O Google disse que a contestação era um assunto entre os trabalhadores e a Appen, e que eles “respeitam os direitos trabalhistas dos funcionários da Appen de se unirem a um sindicato”.

A Appen não respondeu a perguntas sobre a organização de seus funcionários.

O Sindicato dos Trabalhadores da Alphabet – que organiza tanto os funcionários do Google quanto os terceirizados, incluindo os da Appen e da Accenture – disse que condenou a forma como as novas cargas de trabalho em torno da IA dificultaram ainda mais as condições para os funcionários.

Emily Bender, professora de linguística computacional da Universidade de Washington, disse que o trabalho desses funcionários terceirizados no Google e em outras plataformas de tecnologia é “uma história de exploração de mão-de-obra”, apontando para a precariedade da segurança no emprego e para o fato de que alguns desses tipos de trabalhadores recebem remunerações bem abaixo de um salário mínimo.

“Brincar com um desses sistemas talvez pareça menos divertido se você pensar no que é necessário para criar e no impacto humano disso”, disse Bender.

Os funcionários terceirizados disseram que nunca receberam nenhuma comunicação direta do Google sobre seu novo trabalho relacionado à IA – tudo é filtrado por meio de seu empregador.

Eles disseram que não sabem de onde vêm as respostas geradas por IA que eles veem, nem para onde vai seu feedback. Na ausência dessas informações e com a natureza em constante mudança de seus trabalhos, os funcionários se preocupam com a possibilidade de estarem ajudando a criar um produto ruim.
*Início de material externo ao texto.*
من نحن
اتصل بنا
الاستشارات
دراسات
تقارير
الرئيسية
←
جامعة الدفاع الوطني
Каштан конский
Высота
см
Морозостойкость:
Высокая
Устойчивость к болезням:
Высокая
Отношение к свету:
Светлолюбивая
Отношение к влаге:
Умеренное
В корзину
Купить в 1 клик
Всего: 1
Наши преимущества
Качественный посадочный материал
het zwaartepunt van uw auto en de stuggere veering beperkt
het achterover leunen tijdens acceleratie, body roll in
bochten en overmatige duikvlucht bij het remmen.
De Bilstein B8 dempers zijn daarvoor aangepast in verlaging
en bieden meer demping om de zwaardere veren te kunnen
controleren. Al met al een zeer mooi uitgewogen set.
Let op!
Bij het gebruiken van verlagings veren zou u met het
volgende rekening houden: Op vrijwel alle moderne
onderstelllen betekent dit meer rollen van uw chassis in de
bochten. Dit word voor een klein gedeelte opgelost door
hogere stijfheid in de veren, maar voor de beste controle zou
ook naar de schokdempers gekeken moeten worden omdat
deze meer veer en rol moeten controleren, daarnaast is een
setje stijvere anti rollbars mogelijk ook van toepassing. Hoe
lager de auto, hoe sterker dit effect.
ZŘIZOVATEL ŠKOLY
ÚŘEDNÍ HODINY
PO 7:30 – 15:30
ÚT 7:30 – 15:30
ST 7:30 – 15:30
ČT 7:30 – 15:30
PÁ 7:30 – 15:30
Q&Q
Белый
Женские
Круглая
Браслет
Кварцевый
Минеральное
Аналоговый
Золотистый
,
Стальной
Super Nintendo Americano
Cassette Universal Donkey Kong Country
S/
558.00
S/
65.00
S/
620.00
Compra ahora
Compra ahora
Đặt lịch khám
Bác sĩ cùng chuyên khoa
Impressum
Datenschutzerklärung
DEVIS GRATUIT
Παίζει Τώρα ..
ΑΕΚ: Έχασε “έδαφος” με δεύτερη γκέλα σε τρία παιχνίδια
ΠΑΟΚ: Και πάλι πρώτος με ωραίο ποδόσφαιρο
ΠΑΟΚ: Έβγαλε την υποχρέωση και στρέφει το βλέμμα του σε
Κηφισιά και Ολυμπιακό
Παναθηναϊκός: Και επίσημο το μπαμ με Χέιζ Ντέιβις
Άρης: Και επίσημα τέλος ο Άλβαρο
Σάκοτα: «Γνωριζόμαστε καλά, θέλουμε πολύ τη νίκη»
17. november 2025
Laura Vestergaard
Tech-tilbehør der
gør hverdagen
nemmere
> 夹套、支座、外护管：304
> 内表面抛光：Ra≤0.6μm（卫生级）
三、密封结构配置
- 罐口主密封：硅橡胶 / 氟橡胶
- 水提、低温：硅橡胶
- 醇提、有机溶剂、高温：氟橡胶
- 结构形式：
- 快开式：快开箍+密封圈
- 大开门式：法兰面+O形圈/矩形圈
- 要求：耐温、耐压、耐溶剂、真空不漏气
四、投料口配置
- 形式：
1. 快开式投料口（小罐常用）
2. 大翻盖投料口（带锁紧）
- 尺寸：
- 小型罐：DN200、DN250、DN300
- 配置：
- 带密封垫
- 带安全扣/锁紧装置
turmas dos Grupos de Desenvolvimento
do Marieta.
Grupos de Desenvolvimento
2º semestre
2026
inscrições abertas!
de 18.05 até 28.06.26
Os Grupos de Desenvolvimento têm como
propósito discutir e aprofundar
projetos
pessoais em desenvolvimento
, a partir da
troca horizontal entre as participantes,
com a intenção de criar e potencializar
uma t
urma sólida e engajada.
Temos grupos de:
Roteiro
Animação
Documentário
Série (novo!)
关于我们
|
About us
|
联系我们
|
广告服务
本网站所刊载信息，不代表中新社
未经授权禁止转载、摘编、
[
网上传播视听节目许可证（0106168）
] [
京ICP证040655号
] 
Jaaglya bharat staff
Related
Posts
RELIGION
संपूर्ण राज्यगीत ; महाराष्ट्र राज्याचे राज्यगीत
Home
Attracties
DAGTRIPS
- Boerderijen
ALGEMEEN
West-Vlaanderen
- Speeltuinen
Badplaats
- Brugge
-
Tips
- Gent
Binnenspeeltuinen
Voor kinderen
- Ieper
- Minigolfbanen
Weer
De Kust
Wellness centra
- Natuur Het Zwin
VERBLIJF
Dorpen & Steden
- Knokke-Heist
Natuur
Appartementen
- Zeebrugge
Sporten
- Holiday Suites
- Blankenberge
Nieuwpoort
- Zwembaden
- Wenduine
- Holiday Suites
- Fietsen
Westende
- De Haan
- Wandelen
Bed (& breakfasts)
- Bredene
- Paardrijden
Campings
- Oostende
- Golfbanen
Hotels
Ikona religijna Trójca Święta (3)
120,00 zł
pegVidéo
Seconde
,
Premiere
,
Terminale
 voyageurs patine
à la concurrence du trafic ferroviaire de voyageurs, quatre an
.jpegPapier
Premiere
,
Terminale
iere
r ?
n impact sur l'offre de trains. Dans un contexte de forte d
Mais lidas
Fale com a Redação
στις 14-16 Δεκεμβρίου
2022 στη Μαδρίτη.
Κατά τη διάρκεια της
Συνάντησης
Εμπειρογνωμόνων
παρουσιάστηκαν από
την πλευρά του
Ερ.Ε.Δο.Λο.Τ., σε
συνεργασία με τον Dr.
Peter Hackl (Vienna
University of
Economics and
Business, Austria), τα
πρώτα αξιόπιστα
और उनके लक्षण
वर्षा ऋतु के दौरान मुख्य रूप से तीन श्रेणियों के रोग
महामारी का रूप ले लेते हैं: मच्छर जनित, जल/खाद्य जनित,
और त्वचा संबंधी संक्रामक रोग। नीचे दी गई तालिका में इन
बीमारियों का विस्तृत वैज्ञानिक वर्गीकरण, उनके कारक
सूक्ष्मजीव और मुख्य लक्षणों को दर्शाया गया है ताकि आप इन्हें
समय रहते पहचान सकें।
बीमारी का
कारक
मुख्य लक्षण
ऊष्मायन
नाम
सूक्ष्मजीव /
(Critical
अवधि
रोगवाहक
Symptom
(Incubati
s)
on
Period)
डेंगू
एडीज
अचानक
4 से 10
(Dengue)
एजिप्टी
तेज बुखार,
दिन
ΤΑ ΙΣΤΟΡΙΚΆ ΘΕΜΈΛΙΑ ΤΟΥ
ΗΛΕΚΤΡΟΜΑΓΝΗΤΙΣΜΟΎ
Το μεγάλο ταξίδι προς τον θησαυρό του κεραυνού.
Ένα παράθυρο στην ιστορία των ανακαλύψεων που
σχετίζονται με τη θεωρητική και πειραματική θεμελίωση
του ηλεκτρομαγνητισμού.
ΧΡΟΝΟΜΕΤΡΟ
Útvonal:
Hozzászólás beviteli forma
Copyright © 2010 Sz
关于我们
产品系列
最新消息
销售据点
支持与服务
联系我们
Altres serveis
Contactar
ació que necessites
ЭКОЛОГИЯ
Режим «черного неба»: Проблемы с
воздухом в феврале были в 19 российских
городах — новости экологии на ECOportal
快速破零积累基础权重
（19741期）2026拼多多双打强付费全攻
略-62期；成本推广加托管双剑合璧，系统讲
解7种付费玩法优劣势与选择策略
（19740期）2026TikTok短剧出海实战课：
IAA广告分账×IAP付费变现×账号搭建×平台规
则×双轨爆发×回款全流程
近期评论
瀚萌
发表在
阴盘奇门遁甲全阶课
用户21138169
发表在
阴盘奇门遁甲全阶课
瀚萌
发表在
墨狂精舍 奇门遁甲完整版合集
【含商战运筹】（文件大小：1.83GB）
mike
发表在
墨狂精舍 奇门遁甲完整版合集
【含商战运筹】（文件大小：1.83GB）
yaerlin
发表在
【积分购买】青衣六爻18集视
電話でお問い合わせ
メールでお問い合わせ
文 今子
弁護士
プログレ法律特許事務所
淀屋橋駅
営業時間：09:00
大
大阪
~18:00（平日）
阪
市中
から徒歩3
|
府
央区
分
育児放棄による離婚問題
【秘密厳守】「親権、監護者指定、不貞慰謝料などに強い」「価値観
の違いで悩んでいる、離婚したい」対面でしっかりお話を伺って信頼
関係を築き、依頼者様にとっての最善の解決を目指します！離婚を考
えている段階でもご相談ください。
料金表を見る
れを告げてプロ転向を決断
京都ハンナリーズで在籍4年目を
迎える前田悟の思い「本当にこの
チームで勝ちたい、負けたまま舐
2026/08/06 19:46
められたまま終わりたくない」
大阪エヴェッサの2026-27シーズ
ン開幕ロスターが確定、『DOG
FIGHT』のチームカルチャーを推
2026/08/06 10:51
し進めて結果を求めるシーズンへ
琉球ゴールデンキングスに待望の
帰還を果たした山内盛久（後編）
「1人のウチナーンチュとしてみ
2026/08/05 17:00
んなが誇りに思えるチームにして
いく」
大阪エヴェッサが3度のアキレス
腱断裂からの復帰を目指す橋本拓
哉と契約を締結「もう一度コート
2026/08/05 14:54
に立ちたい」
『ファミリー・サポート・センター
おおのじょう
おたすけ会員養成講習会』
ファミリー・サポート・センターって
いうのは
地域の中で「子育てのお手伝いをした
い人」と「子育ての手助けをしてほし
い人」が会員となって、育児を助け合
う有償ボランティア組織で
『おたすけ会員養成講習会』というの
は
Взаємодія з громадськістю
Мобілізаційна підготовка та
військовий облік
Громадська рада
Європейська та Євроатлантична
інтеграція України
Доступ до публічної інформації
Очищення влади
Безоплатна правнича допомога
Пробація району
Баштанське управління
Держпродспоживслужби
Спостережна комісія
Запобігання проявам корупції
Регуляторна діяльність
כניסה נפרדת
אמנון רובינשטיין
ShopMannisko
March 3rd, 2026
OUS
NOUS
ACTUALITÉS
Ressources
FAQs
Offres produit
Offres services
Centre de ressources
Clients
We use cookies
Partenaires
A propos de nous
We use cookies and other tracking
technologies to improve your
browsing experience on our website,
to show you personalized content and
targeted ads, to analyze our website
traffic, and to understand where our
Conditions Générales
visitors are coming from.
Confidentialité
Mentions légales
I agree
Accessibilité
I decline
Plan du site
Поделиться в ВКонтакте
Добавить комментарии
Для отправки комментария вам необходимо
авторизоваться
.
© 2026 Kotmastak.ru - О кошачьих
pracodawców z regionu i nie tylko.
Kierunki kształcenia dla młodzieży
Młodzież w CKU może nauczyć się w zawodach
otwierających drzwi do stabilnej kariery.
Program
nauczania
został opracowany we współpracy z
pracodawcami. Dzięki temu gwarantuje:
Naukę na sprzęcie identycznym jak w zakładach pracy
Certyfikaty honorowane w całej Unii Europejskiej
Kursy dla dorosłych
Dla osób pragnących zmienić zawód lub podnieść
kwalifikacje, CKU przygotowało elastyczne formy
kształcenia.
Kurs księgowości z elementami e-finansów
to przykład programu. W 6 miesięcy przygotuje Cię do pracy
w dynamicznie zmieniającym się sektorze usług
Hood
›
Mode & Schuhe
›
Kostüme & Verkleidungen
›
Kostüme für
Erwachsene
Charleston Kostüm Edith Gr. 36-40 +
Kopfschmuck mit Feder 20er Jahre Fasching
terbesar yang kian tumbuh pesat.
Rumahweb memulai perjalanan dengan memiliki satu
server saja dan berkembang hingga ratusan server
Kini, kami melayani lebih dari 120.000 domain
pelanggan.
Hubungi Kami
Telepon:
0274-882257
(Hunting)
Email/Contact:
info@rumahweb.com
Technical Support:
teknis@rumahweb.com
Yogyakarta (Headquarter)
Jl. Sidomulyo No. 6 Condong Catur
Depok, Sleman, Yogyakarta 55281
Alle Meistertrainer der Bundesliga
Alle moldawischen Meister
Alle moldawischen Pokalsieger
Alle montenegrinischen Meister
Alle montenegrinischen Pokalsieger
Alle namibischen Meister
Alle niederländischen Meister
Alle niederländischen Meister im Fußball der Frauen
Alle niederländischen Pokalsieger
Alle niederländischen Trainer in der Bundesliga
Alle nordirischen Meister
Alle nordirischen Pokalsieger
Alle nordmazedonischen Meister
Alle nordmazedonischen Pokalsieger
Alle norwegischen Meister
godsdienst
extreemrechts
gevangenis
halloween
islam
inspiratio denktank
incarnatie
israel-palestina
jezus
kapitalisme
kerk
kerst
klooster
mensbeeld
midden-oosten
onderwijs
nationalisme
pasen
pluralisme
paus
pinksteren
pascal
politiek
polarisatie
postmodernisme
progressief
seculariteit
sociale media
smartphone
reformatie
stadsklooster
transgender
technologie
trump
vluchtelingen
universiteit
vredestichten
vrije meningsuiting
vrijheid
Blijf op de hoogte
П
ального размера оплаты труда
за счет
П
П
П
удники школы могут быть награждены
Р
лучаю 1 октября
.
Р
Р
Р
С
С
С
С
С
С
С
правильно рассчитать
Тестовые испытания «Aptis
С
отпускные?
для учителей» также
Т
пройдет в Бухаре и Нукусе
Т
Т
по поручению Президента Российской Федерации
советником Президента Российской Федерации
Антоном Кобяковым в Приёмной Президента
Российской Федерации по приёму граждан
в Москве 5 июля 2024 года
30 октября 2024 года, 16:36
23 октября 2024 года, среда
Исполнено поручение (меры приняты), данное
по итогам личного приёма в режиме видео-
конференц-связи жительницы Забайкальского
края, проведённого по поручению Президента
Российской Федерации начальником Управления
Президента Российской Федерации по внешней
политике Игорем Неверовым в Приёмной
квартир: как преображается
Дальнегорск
Em uma tarefa, um avaliador recebeu uma resposta longa que começava com: “com base em meu conhecimento que inclui acontecimentos até setembro de 2021″. Essa resposta está associada ao modelo de linguagem grande da OpenAI, chamado GPT-4.

Embora o Google tenha dito que o Bard “não foi treinado em nenhum dado do ShareGPT ou do ChatGPT”, os avaliadores se perguntaram por que esse tipo de frase aparece em suas tarefas.

Bender disse que não faz muito sentido que grandes corporações de tecnologia incentivem as pessoas a fazer perguntas a um chatbot de IA sobre uma gama tão ampla de tópicos e que os apresentem como “máquinas que fazem tudo”.

“Por que a mesma máquina que é capaz de lhe dar a previsão do tempo na Flórida também deveria ser capaz de dar conselhos sobre doses de medicamentos?”, perguntou ela. “As pessoas por trás da máquina que têm a tarefa de fazer com que ela seja um pouco menos terrível em algumas dessas circunstâncias precisam fazer um trabalho impossível.”